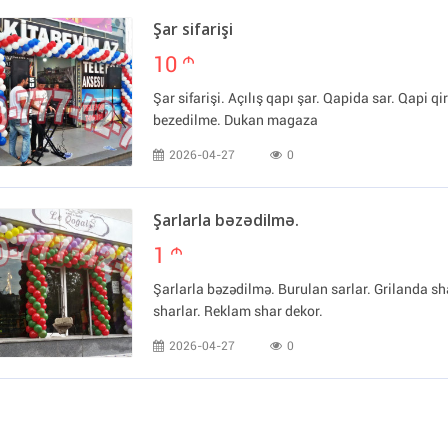
Şar sifarişi
10
m
Şar sifarişi. Açılış qapı şar. Qapida sar. Qapi q
bezedilme. Dukan magaza
2026-04-27
0
Şarlarla bəzədilmə.
1
m
Şarlarla bəzədilmə. Burulan sarlar. Grilanda 
sharlar. Reklam shar dekor.
2026-04-27
0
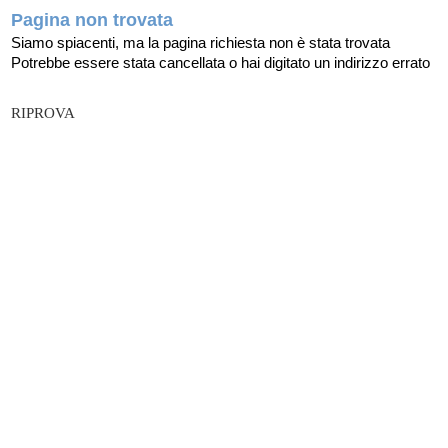
Pagina non trovata
Siamo spiacenti, ma la pagina richiesta non è stata trovata
Potrebbe essere stata cancellata o hai digitato un indirizzo errato
RIPROVA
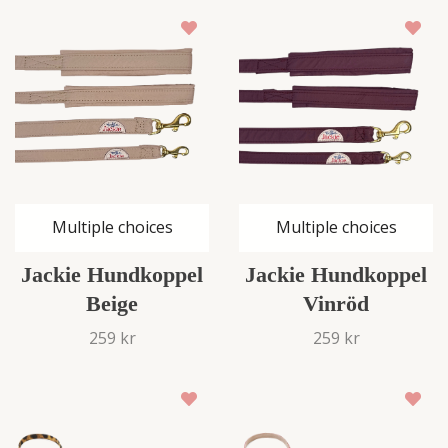
Multiple choices
Multiple choices
Jackie Hundkoppel
Jackie Hundkoppel
Beige
Vinröd
259 kr
259 kr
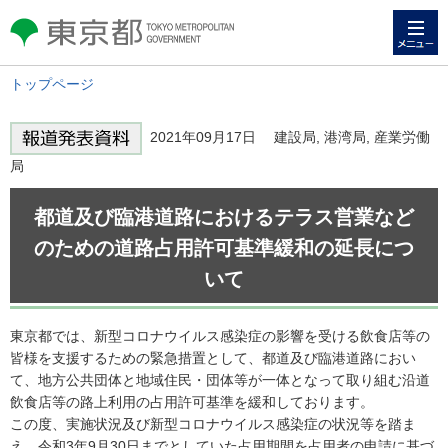
メニュー
東京都 TOKYO METROPOLITAN
GOVERNMENT
トップページ
2021年09月17日 建設局, 港湾局, 産業労働
局
都道及び臨港道路におけるテラス営業など
のための道路占用許可基準緩和の延長につ
いて
東京都では、新型コロナウイルス感染症の影響を受ける飲食店等の
皆様を支援するための緊急措置として、都道及び臨港道路におい
て、地方公共団体と地域住民・団体等が一体となって取り組む沿道
飲食店等の路上利用の占用許可基準を緩和しております。
この度、実施状況及び新型コロナウイルス感染症の状況等を踏ま
え、令和3年9月30日までとしていた占用期間を占用者の申請に基づ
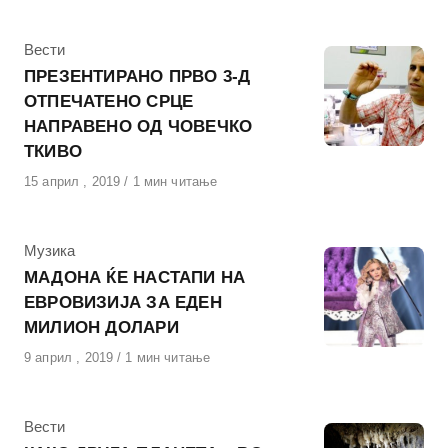
КАтегорија
Вести
ПРЕЗЕНТИРАНО ПРВО 3-Д
ОТПЕЧАТЕНО СРЦЕ
НАПРАВЕНО ОД ЧОВЕЧКО
ТКИВО
Објавено
15 април , 2019
1 мин читање
на
КАтегорија
Музика
МАДОНА ЌЕ НАСТАПИ НА
ЕВРОВИЗИЈА ЗА ЕДЕН
МИЛИОН ДОЛАРИ
Објавено
9 април , 2019
1 мин читање
на
КАтегорија
Вести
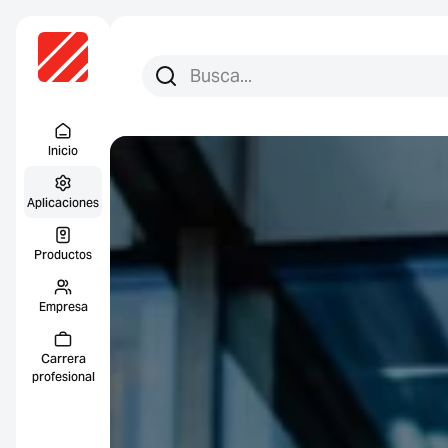
Busca:
Busca en
Menu Titel
Inicio
Aplicaciones
Productos
Empresa
Carrera
profesional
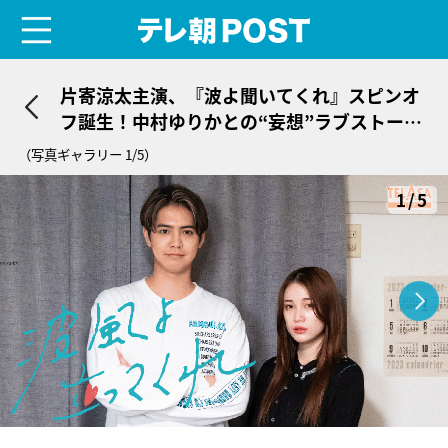
menu
テレ朝POST
片寄涼太主演、『波よ聞いてくれ』スピンオ
フ誕生！中村ゆりかとの“妄想”ラブストーリ
ーが開幕
（写真ギャラリー 1/5）
1/5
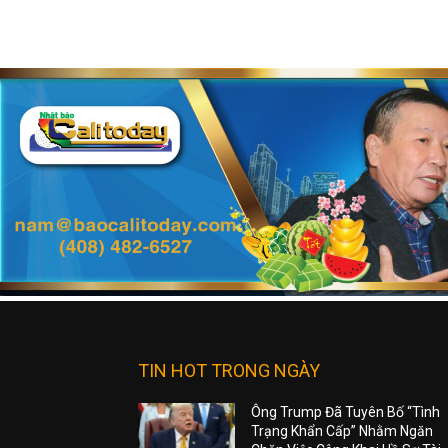
TIN HOT TRONG NGÀY
Ông Trump Đã Tuyên Bố “Tình
Trạng Khẩn Cấp” Nhằm Ngăn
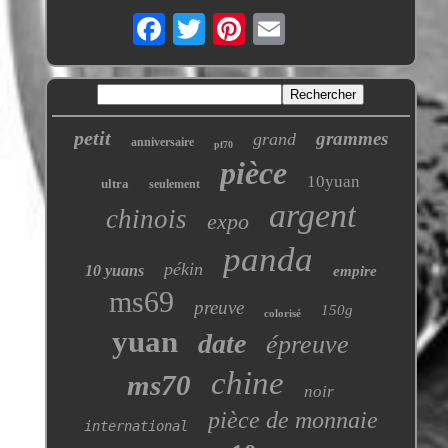
petit
grammes
grand
anniversaire
pf70
pièce
10yuan
ultra
seulement
argent
chinois
expo
panda
pékin
10 yuans
empire
ms69
preuve
150g
colorisé
yuan
date
épreuve
chine
ms70
noir
pièce de monnaie
international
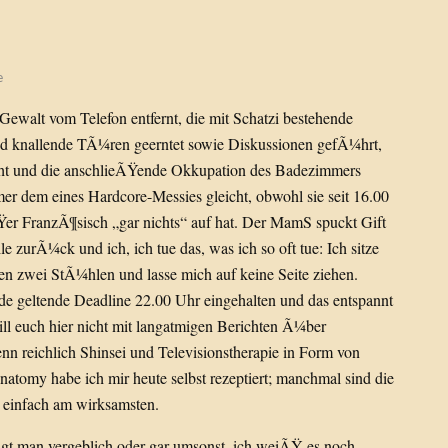
e
 Gewalt vom Telefon entfernt, die mit Schatzi bestehende
nd knallende TÃ¼ren geerntet sowie Diskussionen gefÃ¼hrt,
ht und die anschlieÃŸende Okkupation des Badezimmers
r dem eines Hardcore-Messies gleicht, obwohl sie seit 16.00
Ÿer FranzÃ¶sisch „gar nichts“ auf hat. Der MamS spuckt Gift
le zurÃ¼ck und ich, ich tue das, was ich so oft tue: Ich sitze
n zwei StÃ¼hlen und lasse mich auf keine Seite ziehen.
e geltende Deadline 22.00 Uhr eingehalten und das entspannt
ll euch hier nicht mit langatmigen Berichten Ã¼ber
nn reichlich Shinsei und Televisionstherapie in Form von
tomy habe ich mir heute selbst rezeptiert; manchmal sind die
 einfach am wirksamsten.
sagt man vergeblich oder gar umsonst, ich weiÃŸ es noch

----------

Exercise objective
Could you write out all the rows again with "Multiple choices" changed to "Several options" and everything else left as it is, omitting the pictures?

Expected answer
Şar sifarişi
10
m
Şar sifarişi. Açılış qapı şar. Qapida sar. Qapi q
bezedilme. Dukan magaza
2026-04-27
0
Şarlarla bəzədilmə.
1
m
Şarlarla bəzədilmə. Burulan sarlar. Grilanda 
sharlar. Reklam shar dekor.
2026-04-27
0
Pagina non trovata
Siamo spiacenti, ma la pagina richiesta non è stata trovata
Potrebbe essere stata cancellata o hai digitato un indirizzo errato
RIPROVA
Several options
Several options
Jackie Hundkoppel
Jackie Hundkoppel
Beige
Vinröd
259 kr
259 kr
メニュー
東京都 TOKYO METROPOLITAN
GOVERNMENT
トップページ
2021年09月17日 建設局, 港湾局, 産業労働
局
都道及び臨港道路におけるテラス営業など
のための道路占用許可基準緩和の延長につ
いて
東京都では、新型コロナウイルス感染症の影響を受ける飲食店等の
皆様を支援するための緊急措置として、都道及び臨港道路におい
て、地方公共団体と地域住民・団体等が一体となって取り組む沿道
飲食店等の路上利用の占用許可基準を緩和しております。
この度、実施状況及び新型コロナウイルス感染症の状況等を踏ま
え、令和3年9月30日までとしていた占用期間を占用者の申請に基づ
КАтегорија
Вести
ПРЕЗЕНТИРАНО ПРВО 3-Д
ОТПЕЧАТЕНО СРЦЕ
НАПРАВЕНО ОД ЧОВЕЧКО
ТКИВО
Објавено
15 април , 2019
1 мин читање
на
КАтегорија
Музика
МАДОНА ЌЕ НАСТАПИ НА
ЕВРОВИЗИЈА ЗА ЕДЕН
МИЛИОН ДОЛАРИ
Објавено
9 април , 2019
1 мин читање
на
КАтегорија
Вести
Busca:
Busca en
Menu Titel
Inicio
Aplicaciones
Productos
Empresa
Carrera
profesional
menu
テレ朝POST
片寄涼太主演、『波よ聞いてくれ』スピンオ
フ誕生！中村ゆりかとの“妄想”ラブストーリ
ーが開幕
（写真ギャラリー 1/5）
1/5
TIN HOT TRONG NGÀY
Ông Trump Đã Tuyên Bố “Tình
Trạng Khẩn Cấp” Nhằm Ngăn
petit
grammes
grand
anniversaire
pf70
pièce
10yuan
ultra
seulement
argent
chinois
expo
panda
pékin
10 yuans
empire
ms69
preuve
150g
colorisé
yuan
date
épreuve
chine
ms70
noir
pièce de monnaie
international
e
 Gewalt vom Telefon entfernt, die mit Schatzi bestehende
nd knallende TÃ¼ren geerntet sowie Diskussionen gefÃ¼hrt,
ht und die anschlieÃŸende Okkupation des Badezimmers
r dem eines Hardcore-Messies gleicht, obwohl sie seit 16.00
Ÿer FranzÃ¶sisch „gar nichts“ auf hat. Der MamS spuckt Gift
le zurÃ¼ck und ich, ich tue das, was ich so oft tue: Ich sitze
n zwei StÃ¼hlen und lasse mich auf keine Seite ziehen.
e geltende Deadline 22.00 Uhr eingehalten und das entspannt
ll euch hier nicht mit langatmigen Berichten Ã¼ber
nn reichlich Shinsei und Televisionstherapie in Form von
tomy habe ich mir heute selbst rezeptiert; manchmal sind die
 einfach am wirksamsten.
sagt man vergeblich oder gar umsonst, ich weiÃŸ es noch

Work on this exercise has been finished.